Alex Ross a accordé cet interview à C.T. Atherton via e-mail.

CA: Quand vous étiez un petit garçon, que vouliez-vous devenir lorsque vous seriez grand ?

AR: Un auteur. J'écris encore autant que je le peux, toutefois, comme un nombre incalculable d'autres auteurs, je tente toujours de comprendre cette énigme qui permet à tant de mauvais auteurs d'être publiés/et mis en production, alors que tant de bons ne le sont pas...

CA: Vous souvenez-vous de votre première journée de travail dans la branche scénario de la MGM ? Voulez-vous nous faire partager quelques unes de vos impressions ? Étiez-vous terrifié, comme beaucoup d'entre nous le sont, lorsque nous abordons un nouveau travail ? Étiez-vous fasciné par le passé et la mythologie auréolant le studio tout-puissant, qui a produit autrefois "The Wizard of Oz, Gone With The Wind, et Ben-Hur ?" Qu'avez-vous appris dès le début? À cette époque, imaginiez-vous le chemin que vous avez parcouru depuis?

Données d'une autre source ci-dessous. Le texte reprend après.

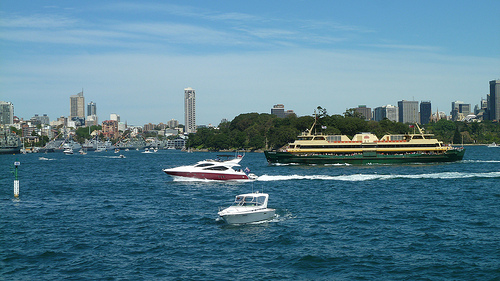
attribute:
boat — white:
[204, 178, 285, 240]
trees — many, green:
[186, 112, 313, 151]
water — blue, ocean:
[68, 154, 470, 276]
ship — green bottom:
[264, 123, 465, 165]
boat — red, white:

AR: J'étais impressionné par le passé du studio, mais j'avoue qu'il était plutôt en perte de vitesse quand j'y ai travaillé. Il résidait dans un bureau de location guère impressionnant, au centre de L.A., et le moral était bas au cœur des troupes. Les autres collègues connaissaient réellement leur boulot, mais pour une raison ou une autre, les cadres ne donnaient le feu vert qu'à des comédies vraiment bêtes. Honnêtement, cela n'avait plus le charme d'un vrai studio. C’est autre chose de se balader chez Twentieth Century Fox le soir, là vous pouvez sentir la présence d'une ancienne vedette cachée, à chaque tournant.

CA: Quelles sont les responsabilités d'un manager à Los Angeles ? D'un analyste de scénario ? D'un agent littéraire ? En quoi sont-elles différentes ou identiques? Quel rôle préfériez-vous ?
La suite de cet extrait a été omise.